> **TASK**
Print exactly the lines from the line with "182 213 593.3" to the last line of the data, please, both included.

Entries taken from a collection
══════════════════════════════

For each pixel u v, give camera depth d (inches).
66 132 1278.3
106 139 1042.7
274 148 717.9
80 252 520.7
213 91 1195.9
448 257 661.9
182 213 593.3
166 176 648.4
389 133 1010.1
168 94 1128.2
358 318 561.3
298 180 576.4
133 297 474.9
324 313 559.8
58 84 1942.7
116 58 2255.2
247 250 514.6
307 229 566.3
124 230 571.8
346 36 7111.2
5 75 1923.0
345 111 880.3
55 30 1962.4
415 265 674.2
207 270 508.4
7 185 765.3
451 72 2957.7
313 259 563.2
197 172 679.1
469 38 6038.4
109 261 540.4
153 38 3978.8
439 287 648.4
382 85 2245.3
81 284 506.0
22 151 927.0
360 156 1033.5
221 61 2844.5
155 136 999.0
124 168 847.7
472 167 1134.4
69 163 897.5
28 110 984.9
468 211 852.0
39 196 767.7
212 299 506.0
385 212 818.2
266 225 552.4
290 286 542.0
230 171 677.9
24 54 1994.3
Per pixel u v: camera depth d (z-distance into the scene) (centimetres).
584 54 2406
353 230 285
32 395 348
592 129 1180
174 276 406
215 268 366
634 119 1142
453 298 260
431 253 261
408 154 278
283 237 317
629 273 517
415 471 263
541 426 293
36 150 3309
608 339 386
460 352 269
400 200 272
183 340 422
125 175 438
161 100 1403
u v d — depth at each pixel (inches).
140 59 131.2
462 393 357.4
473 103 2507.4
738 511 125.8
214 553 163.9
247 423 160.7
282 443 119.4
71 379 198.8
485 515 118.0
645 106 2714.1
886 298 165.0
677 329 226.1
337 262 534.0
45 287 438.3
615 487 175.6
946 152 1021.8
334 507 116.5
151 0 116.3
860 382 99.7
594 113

══════════════════════════════

> **RESPONSE BOX**
182 213 593.3
166 176 648.4
389 133 1010.1
168 94 1128.2
358 318 561.3
298 180 576.4
133 297 474.9
324 313 559.8
58 84 1942.7
116 58 2255.2
247 250 514.6
307 229 566.3
124 230 571.8
346 36 7111.2
5 75 1923.0
345 111 880.3
55 30 1962.4
415 265 674.2
207 270 508.4
7 185 765.3
451 72 2957.7
313 259 563.2
197 172 679.1
469 38 6038.4
109 261 540.4
153 38 3978.8
439 287 648.4
382 85 2245.3
81 284 506.0
22 151 927.0
360 156 1033.5
221 61 2844.5
155 136 999.0
124 168 847.7
472 167 1134.4
69 163 897.5
28 110 984.9
468 211 852.0
39 196 767.7
212 299 506.0
385 212 818.2
266 225 552.4
290 286 542.0
230 171 677.9
24 54 1994.3
Per pixel u v: camera depth d (z-distance into the scene) (centimetres).
584 54 2406
353 230 285
32 395 348
592 129 1180
174 276 406
215 268 366
634 119 1142
453 298 260
431 253 261
408 154 278
283 237 317
629 273 517
415 471 263
541 426 293
36 150 3309
608 339 386
460 352 269
400 200 272
183 340 422
125 175 438
161 100 1403
u v d — depth at each pixel (inches).
140 59 131.2
462 393 357.4
473 103 2507.4
738 511 125.8
214 553 163.9
247 423 160.7
282 443 119.4
71 379 198.8
485 515 118.0
645 106 2714.1
886 298 165.0
677 329 226.1
337 262 534.0
45 287 438.3
615 487 175.6
946 152 1021.8
334 507 116.5
151 0 116.3
860 382 99.7
594 113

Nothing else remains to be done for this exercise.